A snapshot is a backup of a running Elasticsearch cluster. You can use snapshots to:

  • Regularly back up a cluster with no downtime
  • Recover data after deletion or a hardware failure
  • Transfer data between clusters
  • Reduce your storage costs by using searchable snapshots in the hot, cold and frozen data tiers

Deduplication of snapshots

To back up an index, a snapshot makes a copy of the index’s segments and stores them in the snapshot repository.

Indices are made up of shards. Each Elasticsearch shard is a Lucene index. Each Lucene index is divided into smaller units called segments. When you add new documents to your index, Lucene creates a new segment and writes to it.
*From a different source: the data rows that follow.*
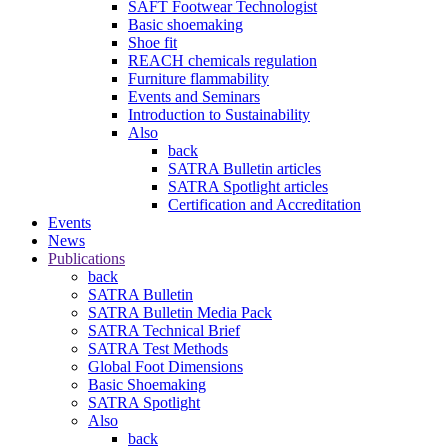
SAFT Footwear Technologist
Basic shoemaking
Shoe fit
REACH chemicals regulation
Furniture flammability
Events and Seminars
Introduction to Sustainability
Also
back
SATRA Bulletin articles
SATRA Spotlight articles
Certification and Accreditation
Events
News
Publications
back
SATRA Bulletin
SATRA Bulletin Media Pack
SATRA Technical Brief
SATRA Test Methods
Global Foot Dimensions
Basic Shoemaking
SATRA Spotlight
Also
back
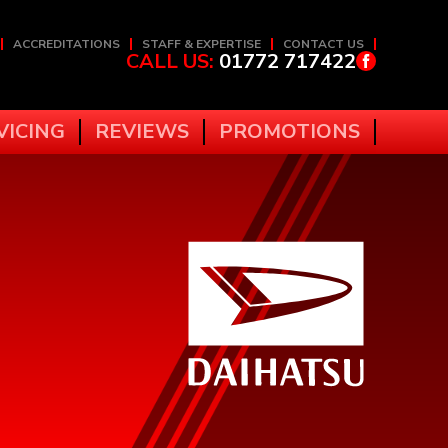
ACCREDITATIONS
STAFF & EXPERTISE
CONTACT US
CALL US:
01772 717422
VICING
REVIEWS
PROMOTIONS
From time to time, Lucene merges smaller segments into a larger one.

Since segments are immutable, the snapshot only needs to copy any new segments created since the repository’s last snapshot.
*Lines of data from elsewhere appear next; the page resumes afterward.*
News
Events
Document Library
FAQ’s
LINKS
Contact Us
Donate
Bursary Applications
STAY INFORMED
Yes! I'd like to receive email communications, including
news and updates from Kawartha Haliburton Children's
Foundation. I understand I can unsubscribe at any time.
Each snapshot is also logically independent. When you delete a snapshot, Elasticsearch only deletes the segments used exclusively by that snapshot. Elasticsearch doesn’t delete segments that are still used by other snapshots in the repository.

Let’s go through this example to get a better understanding.

  • Suppose we take a snapshot (snap1) of a simple index with one shard and two segments.
  • Some time later as new documents are indexed, a new segment C gets creates in shard0.
  • A second snapshot (snap2) will only copy the missing segment(s) to the repository.
  • Some time later, segments A, B, and C are merged, creating a new segment D.
  • When creating a new snapshot (snap3), the new segment D is copied to the repository.
  • Deleting a snapshot (snap1) only deletes segments in the repository that are no longer referenced by any other snapshot.
  • In this case, no segments are deleted from the repository.
  • Only after deleting snap2, segments A, B, and C will also be deleted from the repository.